|Doctors will hunt for 110 abnormalities, carried on 13 major cancer genes, that can predict whether drugs already on the shelf or in development might thwart a patient's tumor. They will use robots - and lab machines nicknamed John, Paul, George, and Ringo - that are capable of swiftly identifying genetic quirks in 5,000 to 6,000 patients a year, replacing labor-intensive techniques that had been used only selectively for a handful of cancers.|
Mass. General's decision to make gene testing standard in cancer treatment - it's believed to be the first hospital in the nation to do so - represents a major step in delivering personalized medicine to the masses. But doctors acknowledge that it is unclear whether screening patients for an expanded library of tumor defects will actually save money on drugs, or whether it will translate into longer lives.
The article is rightly cautious about whether or not this program will, in the short run, lead to any better treatment for the bulk population. I'm sure there will be some cases where the sequencing analysis does give a diagnosis and treatment that proves remarkably effective, but in the majority of patients, there will be little effect, largely because 13 genes is not that many, and the current repertoire of drugs is still limited. As the base of drugs and genes gets larger -- and as the dataset of how patients with various mutations responding to various drugs gets larger -- a program such as this will be the model for how cancer is diagnosed and treated in this country.

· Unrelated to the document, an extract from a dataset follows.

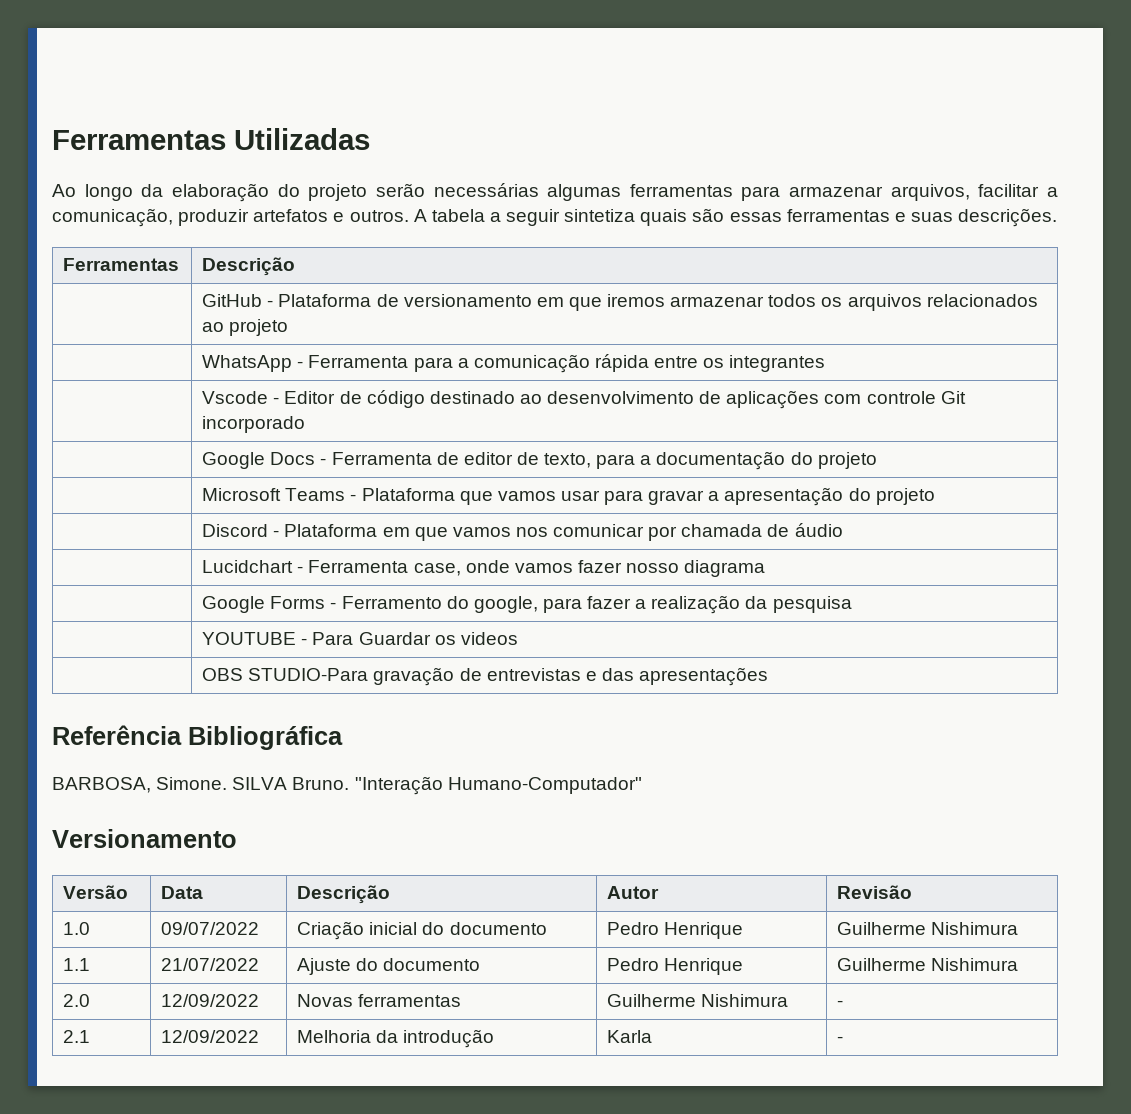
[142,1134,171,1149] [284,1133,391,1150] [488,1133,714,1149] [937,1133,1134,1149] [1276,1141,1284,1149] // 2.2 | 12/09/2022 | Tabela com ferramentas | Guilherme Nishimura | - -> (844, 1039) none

This article also raises an important point that appeared this week in Newsweek, which can more or less be summarized as "doctors often don't know what they're doing." Sharon Begley (of Tenafly, NJ) reports the doctors seem to be averse to anyone telling them what to do, and especially balk at using research to figure out when and why to use a particular treatment, with the further implication that current treatments are given largely as a result of guesses rather than based on any sound science:
|It's hard not to scream when you see how many physicians, pharmaceutical companies, medical-device makers and, lately, hysterical conservatives seem to hate science, or at best ignore it. These days the science that inspires fear and loathing is "comparative-effectiveness research" (CER), which is receiving $1 billion under the stimulus bill President Obama signed. CER means studies to determine which treatments, including drugs, are more medically and cost-effective for a given ailment than others. A study in February in the journal Lancet, for instance, compared treatments for severe ankle sprains, concluding that a below-the-knee cast is superior to a tubular compression bandage. A 2006 study of schizophrenia drugs found that old-line antipsychotics were as effective as pricey new ones.|
Yet scaremongers have morphed effectiveness research into cost-benefit analysis, warning that Grandma will be denied a knee replacement because some bureaucrat decides it isn't worth spending $35,000 so a 93-year-old can walk without pain (how many years will she live, you know?). The Washington Times said effectiveness research will "threaten the lives of many Americans" as government decides "who gets lifesaving treatment and who doesn't." Sen. Tom Coburn of Oklahoma (a doctor) warned of "a Soviet-style Federal Health Board that will put bureaucrats and politicians in charge of our nation's health-care system."
You might attribute Coburn's rant to his small-government ideology, but I say blame his profession—not politics but medicine. Doctors have long resisted having science guide their practice.
Essentially, the more we can take the decision out of the hands of the doctor and instead base treatment on facts, the better off we'll be. The sequencing of tumor samples takes a step in that direction.